Page layout parsing data:

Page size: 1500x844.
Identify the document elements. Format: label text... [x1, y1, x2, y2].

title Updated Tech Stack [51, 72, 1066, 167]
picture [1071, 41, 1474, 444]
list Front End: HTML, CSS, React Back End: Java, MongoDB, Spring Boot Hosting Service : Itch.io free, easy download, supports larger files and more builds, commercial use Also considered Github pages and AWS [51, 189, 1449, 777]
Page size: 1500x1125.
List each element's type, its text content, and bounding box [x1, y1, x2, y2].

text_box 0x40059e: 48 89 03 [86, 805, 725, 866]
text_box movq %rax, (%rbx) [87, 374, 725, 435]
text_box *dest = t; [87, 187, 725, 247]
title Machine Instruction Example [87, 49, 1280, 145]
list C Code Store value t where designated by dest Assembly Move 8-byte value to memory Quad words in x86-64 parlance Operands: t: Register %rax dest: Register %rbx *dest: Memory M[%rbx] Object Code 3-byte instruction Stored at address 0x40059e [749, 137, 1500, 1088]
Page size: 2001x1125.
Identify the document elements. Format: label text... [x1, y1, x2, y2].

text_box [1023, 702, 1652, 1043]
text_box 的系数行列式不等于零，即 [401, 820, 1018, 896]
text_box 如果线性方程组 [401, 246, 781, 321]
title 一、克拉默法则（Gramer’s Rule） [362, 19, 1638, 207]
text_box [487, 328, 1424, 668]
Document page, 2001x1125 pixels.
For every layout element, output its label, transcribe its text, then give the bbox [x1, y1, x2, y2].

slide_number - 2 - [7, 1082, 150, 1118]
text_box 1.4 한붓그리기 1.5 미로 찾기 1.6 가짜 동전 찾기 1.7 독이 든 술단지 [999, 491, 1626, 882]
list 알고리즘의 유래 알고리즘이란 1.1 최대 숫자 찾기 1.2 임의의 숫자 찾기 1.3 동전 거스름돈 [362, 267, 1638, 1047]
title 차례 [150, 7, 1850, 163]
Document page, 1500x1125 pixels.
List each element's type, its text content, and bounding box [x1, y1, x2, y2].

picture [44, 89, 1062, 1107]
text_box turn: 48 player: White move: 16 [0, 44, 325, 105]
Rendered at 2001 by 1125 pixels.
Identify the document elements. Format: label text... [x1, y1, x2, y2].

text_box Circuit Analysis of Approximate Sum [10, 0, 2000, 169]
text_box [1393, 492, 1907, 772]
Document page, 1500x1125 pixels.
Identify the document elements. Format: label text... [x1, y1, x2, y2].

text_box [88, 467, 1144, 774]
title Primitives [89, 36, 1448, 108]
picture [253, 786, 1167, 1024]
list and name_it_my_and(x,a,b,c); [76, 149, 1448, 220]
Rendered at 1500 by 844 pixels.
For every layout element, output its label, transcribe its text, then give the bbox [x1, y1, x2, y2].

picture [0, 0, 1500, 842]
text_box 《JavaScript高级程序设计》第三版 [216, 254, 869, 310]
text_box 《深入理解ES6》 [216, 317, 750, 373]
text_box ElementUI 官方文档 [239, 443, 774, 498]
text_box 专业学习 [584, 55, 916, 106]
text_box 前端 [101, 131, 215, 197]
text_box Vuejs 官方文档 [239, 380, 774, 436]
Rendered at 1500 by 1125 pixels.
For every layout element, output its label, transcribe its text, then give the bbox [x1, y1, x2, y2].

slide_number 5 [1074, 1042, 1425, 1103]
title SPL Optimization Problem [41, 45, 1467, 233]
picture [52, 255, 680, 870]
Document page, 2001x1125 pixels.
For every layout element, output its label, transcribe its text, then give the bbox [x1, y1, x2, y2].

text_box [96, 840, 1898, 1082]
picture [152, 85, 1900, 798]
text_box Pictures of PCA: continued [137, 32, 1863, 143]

[ASSIGNED TASK]
Lines from the top of the data above through the line containing "text_box [487, 328, 1424, 668]" must be repeated exactly. All other lines stay out.

[ANSWER BELOW]
Page size: 1500x844.
Identify the document elements. Format: label text... [x1, y1, x2, y2].

title Updated Tech Stack [51, 72, 1066, 167]
picture [1071, 41, 1474, 444]
list Front End: HTML, CSS, React Back End: Java, MongoDB, Spring Boot Hosting Service : Itch.io free, easy download, supports larger files and more builds, commercial use Also considered Github pages and AWS [51, 189, 1449, 777]
Page size: 1500x1125.
List each element's type, its text content, and bounding box [x1, y1, x2, y2].

text_box 0x40059e: 48 89 03 [86, 805, 725, 866]
text_box movq %rax, (%rbx) [87, 374, 725, 435]
text_box *dest = t; [87, 187, 725, 247]
title Machine Instruction Example [87, 49, 1280, 145]
list C Code Store value t where designated by dest Assembly Move 8-byte value to memory Quad words in x86-64 parlance Operands: t: Register %rax dest: Register %rbx *dest: Memory M[%rbx] Object Code 3-byte instruction Stored at address 0x40059e [749, 137, 1500, 1088]
Page size: 2001x1125.
Identify the document elements. Format: label text... [x1, y1, x2, y2].

text_box [1023, 702, 1652, 1043]
text_box 的系数行列式不等于零，即 [401, 820, 1018, 896]
text_box 如果线性方程组 [401, 246, 781, 321]
title 一、克拉默法则（Gramer’s Rule） [362, 19, 1638, 207]
text_box [487, 328, 1424, 668]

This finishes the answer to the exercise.